2. Go in to Listener ID HTTP : 80 (Click View/edit rules)

Edit default action: (click pencil icon on top)

  1. change THEN block to Redirect to https://#{host}:443/#{path}?#{query}
  2. Status code:HTTP_301

Add one more action (click + sign on top)

  1. choose IF block Host is yourwebsite.com
  2. change THEN block to Redirect to https://www.#{host}:443/#{path}?#{query}
  3. Status code:HTTP_301

3. Go back and go in to Listener ID HTTPS : 443 (Click View/edit rules)

Add one more action (click + sign on top)

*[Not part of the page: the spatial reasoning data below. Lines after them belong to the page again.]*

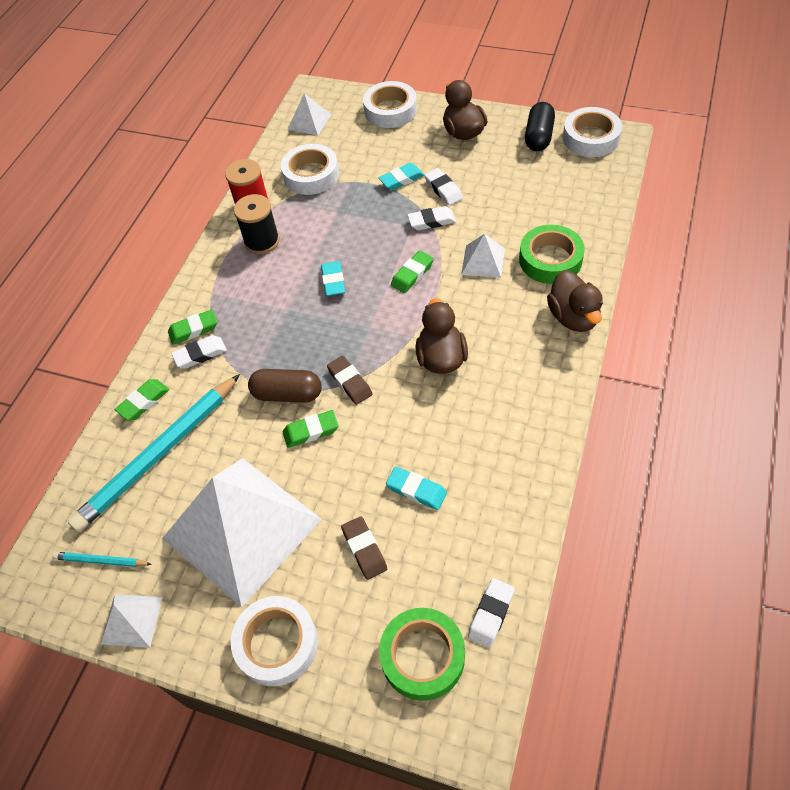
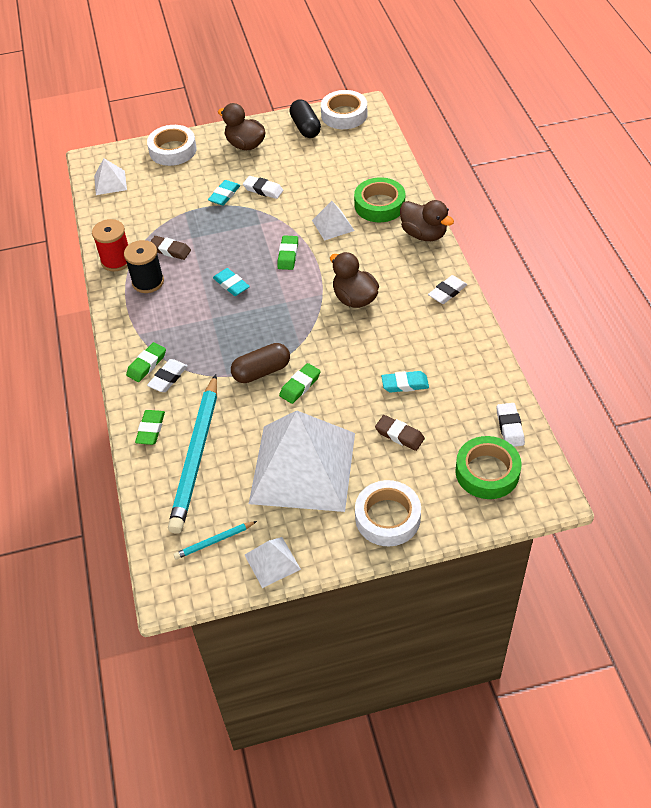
camera: 35 degrees left, 5 degrees down
white tape [281,144,339,195] -> none
brown eraser [327,356,372,405] -> brown eraser moved to [150,236,191,260]
white eraser [407,206,456,230] -> white eraser moved to [428,275,467,304]

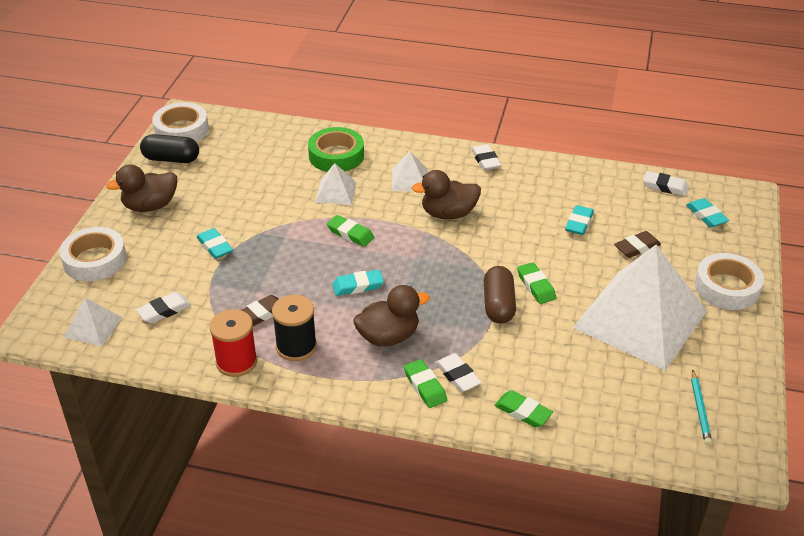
camera: 65 degrees left, 10 degrees down
turquoise pencil [168,374,217,534] -> none
white eraser [243,176,283,199] -> white eraser moved to [136,292,191,323]
white pyramid [245,537,301,588] -> white pyramid moved to [391,151,428,191]
brown duck [400,200,454,241] -> brown duck moved to [353,285,430,346]
green tape [455,436,522,499] -> turquoise eraser [686,198,729,227]

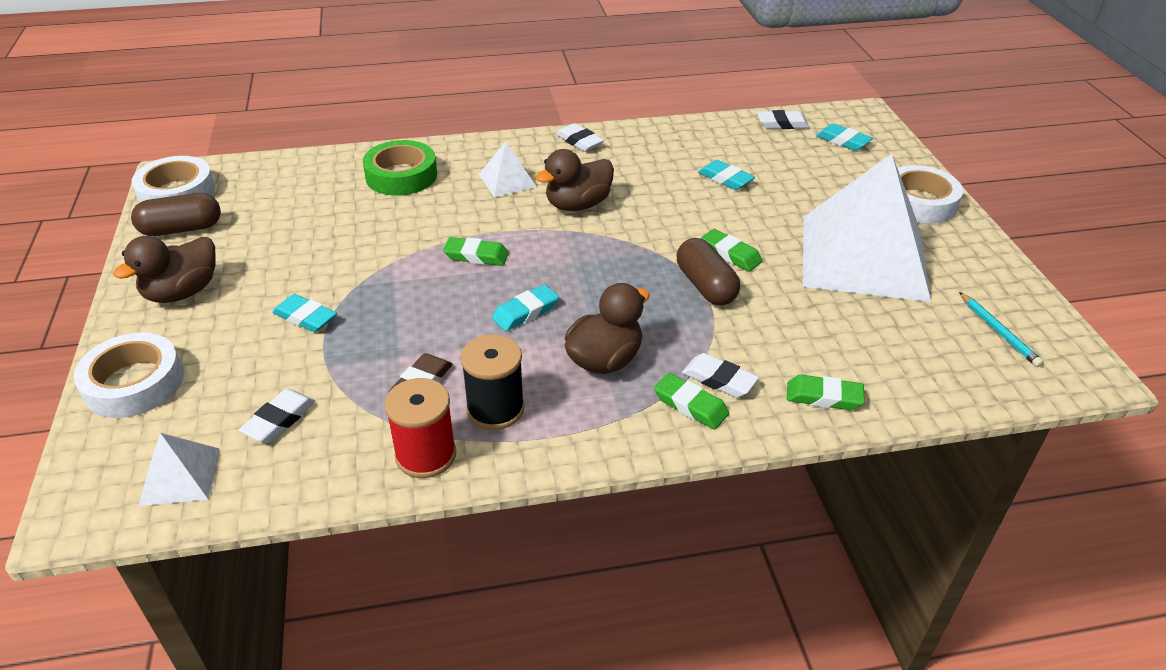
camera: 25 degrees left, 0 degrees up
black capsule [140,134,199,163] -> brown capsule [131,193,221,236]
white pyramid [315,163,357,205] -> none
turquoise eraser [565,205,594,235] -> turquoise eraser turned 45 degrees counterclockwise [698,160,755,190]
brown eraser [614,231,661,258] -> none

  1. choose IF block Host is yourwebsite.com
  2. change THEN block to Redirect to https://www.#{host}:443/#{path}?#{query}
  3. Status code:HTTP_301
-2
votes

Create a file .ebextensions/00_forward_http_to_https.config with the following content:

files: 
  /tmp/deployment/http_redirect.sh:
    mode: "000755"
    content: |
      APP_URL=`/opt/elasticbeanstalk/bin/get-config environment --output yaml | grep -oP 'APP_URL: \K([^\s)\"](?!ttp:))+'`
      sed -ie 's@$proxy_add_x_forwarded_for;@$proxy_add_x_forwarded_for;\n        if ($http_x_forwarded_proto = 'http') { return 301 https://'"$APP_URL"'$request_uri; }@' /tmp/deployment/config/#etc#nginx#conf.d#00_elastic_beanstalk_proxy.conf

container_commands:
  http_redirect:
    command: "/tmp/deployment/http_redirect.sh"

Make sure to set the APP_URL environment variable from the AWS management console beforehand.